Actually some of the friends I lost came back again once they themselves had children, as then gained a greater understanding for my situation, and their priorities shifts and became more in line with my own. You know that I myself fell off the face of the earth for about 8 months.
Anyhoo, my thoughts/ advice on the subject is as follows; try not to harbor any resentment or bitterness, life is just too short. If they truly don't understand / want to understand, it's not worth the energy to try and convince them. Plus nothing is ever forever, and it is possible for you to close a door but not lock it, or to unlock a door previously lock, or even to dynamite a door that has been bricked over.
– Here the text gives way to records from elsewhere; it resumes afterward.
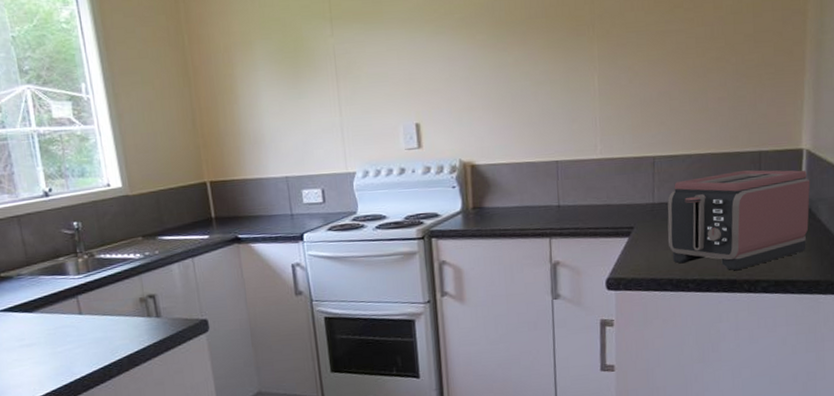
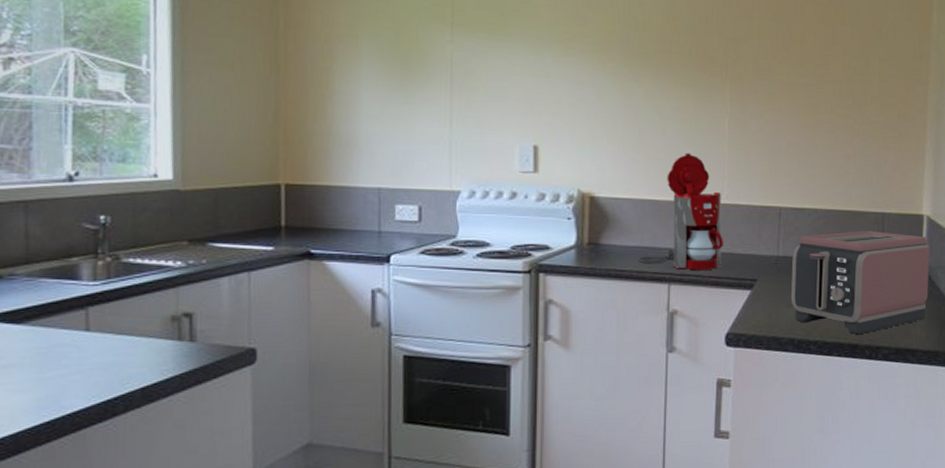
coffee maker: none [520,113,600,224] -> present [638,152,724,271]

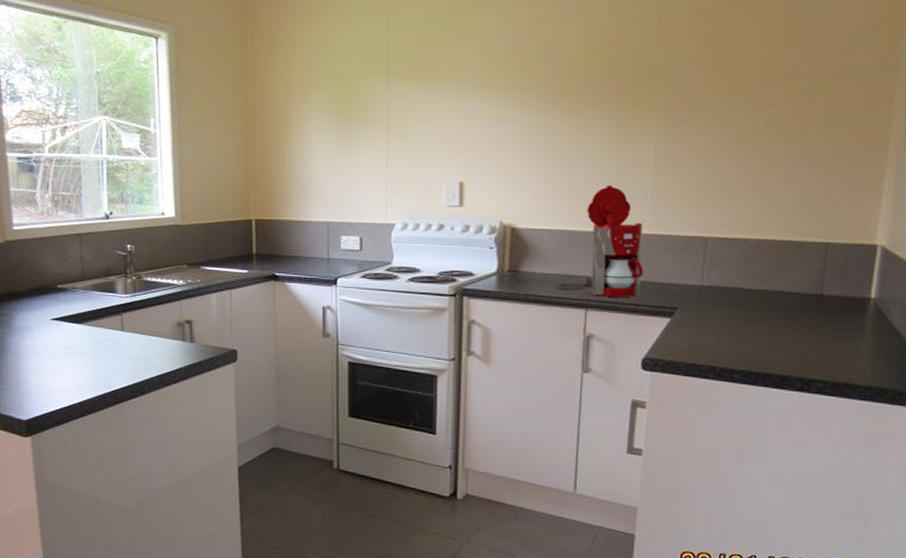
toaster: present [790,230,930,335] -> none [713,261,883,367]

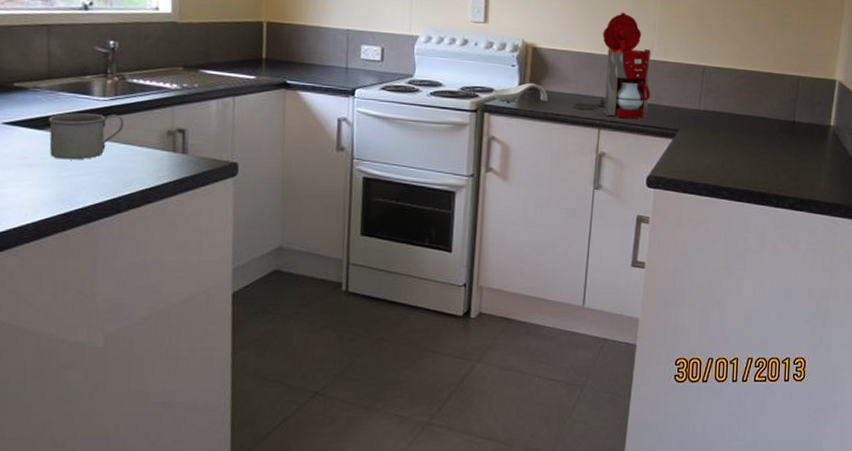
mug: none [84,308,143,349] -> present [48,113,124,160]
spoon rest: none [471,264,529,285] -> present [492,82,548,102]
Perhaps after a few years the friend will come back, perhaps not. New friends will certainly come anyways, they always do. Holding angry close to your heart will only make you an unhappy person. If you are able let this friend go gracefully down his/her separate path, and try to chalk it up to the ebb and flow of love, life and the nature of friendship you will be happier.
I'm so sorry you lost a friend sweetheart. That really sucks, and I'm sure it really hurts. As my life regains some normality I will try to be more there for you than I have been.

Jenn Waugh's Blog said...

thank you. And I have let this friend (by the way it's not anyone you know) go, as gracefully as I could. I see her on a daily basis but find no solace in the idea that I will have to continue to see her. On the other hand I am grateful for the friends that I have that do understand what I have been going thru ** even those friends that don't have children. But are extremely close to neices and nephews, who may not fully grasp what i'm dealing with but understands that I'm not intentionally ignoring them.

As for our friendship, there is never a true need to apologize, only a moment of explaination (which you always give even if it's after the fact) is enough. You my dear are the little sister I've always craved to have. I love you and no matter what I will be your friend. You are apart of my family. We work thru our differences, we hug away any hurt feelings and we stick by each other when things turn hard. I miss you!!